Convert PDF using official Docling library.

Uses the standard pipeline (proven reliable, ~2.3s/page).

Args: pdf_bytes: PDF file content filename: Original filename for logging estimated_page_count: Optional page count for dynamic timeout calculation progress_callback: Optional callback function called every 30 seconds during conversion. Callback signature: (progress_percent: int, elapsed_seconds: int, stage: str) -> None

Returns: OfficialDoclingResult with document, markdown, html, and metadata

Raises: ValueError: If file size exceeds limit, page count exceeds limit, or content quality is insufficient TimeoutError: If conversion exceeds timeout

convert_document_vlm

def convert_document_vlm(self, pdf_bytes: bytes, filename: str = 'document.pdf', estimated_page_count: int | None = None) -> OfficialDoclingResult | None

Convert PDF using VLM pipeline (time-boxed, single attempt).

This is a tool method - decision to use it is made by the handler. Conversion logic is identical to convert_document(), but uses VLM converter.

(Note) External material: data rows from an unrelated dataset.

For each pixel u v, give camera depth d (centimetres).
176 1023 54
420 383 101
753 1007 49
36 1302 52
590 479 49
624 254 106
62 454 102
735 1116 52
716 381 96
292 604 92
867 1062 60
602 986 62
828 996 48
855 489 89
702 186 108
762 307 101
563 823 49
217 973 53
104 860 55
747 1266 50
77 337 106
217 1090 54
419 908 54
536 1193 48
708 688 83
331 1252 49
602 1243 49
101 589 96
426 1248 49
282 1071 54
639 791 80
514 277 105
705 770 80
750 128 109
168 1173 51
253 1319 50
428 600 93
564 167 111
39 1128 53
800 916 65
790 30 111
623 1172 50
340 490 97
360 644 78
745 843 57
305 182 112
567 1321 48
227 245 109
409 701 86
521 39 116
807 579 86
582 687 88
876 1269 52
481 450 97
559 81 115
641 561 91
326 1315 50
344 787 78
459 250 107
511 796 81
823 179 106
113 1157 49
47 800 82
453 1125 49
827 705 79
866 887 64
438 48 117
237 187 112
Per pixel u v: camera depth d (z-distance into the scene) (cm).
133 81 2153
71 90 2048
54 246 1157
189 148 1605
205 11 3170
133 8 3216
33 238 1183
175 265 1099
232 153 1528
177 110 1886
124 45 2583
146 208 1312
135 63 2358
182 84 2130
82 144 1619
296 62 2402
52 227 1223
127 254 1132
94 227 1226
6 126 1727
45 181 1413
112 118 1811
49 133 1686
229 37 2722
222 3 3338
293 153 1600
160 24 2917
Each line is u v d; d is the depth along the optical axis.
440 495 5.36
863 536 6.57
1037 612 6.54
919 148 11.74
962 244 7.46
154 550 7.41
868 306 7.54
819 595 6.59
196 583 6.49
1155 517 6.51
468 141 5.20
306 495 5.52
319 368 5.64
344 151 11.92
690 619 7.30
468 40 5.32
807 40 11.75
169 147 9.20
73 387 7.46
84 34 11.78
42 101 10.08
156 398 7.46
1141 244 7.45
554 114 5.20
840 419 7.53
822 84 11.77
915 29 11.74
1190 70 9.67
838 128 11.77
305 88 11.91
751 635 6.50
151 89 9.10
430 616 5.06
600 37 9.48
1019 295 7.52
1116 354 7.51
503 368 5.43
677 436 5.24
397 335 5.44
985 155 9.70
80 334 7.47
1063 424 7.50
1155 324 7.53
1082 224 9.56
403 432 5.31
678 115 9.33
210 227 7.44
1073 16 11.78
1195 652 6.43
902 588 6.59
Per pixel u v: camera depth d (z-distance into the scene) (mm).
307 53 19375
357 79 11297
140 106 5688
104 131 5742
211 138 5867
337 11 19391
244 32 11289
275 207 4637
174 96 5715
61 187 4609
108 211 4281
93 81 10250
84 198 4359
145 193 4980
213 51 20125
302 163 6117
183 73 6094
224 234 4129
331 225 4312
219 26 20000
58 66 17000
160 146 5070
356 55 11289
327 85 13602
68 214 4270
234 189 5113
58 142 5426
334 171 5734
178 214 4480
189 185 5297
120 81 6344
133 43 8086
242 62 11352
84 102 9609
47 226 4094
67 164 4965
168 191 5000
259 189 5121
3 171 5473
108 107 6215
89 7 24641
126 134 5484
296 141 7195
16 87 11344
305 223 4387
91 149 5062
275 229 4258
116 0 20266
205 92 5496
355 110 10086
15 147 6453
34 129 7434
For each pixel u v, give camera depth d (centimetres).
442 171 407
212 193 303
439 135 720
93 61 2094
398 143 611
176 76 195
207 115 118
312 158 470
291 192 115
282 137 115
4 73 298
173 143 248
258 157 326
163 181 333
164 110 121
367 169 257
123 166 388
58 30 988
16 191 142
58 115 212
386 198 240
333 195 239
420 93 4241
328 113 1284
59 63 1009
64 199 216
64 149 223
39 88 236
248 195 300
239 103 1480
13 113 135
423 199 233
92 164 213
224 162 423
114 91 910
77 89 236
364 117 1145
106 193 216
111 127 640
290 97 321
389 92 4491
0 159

Args: pdf_bytes: PDF file content filename: Original filename estimated_page_count: Optional page count for timeout calculation

Returns: OfficialDoclingResult if successful, None if failed/timed out

health_check

def health_check(self) -> bool

Check if the official Docling client is healthy.

Returns: True if client is ready, False otherwise

Functions

get_official_docling_client

def get_official_docling_client() -> OfficialDoclingClient

Get or create singleton official Docling client.

close_official_docling_client

def close_official_docling_client() -> None

Close and release the singleton official Docling client.

Call this during shutdown to properly release resources.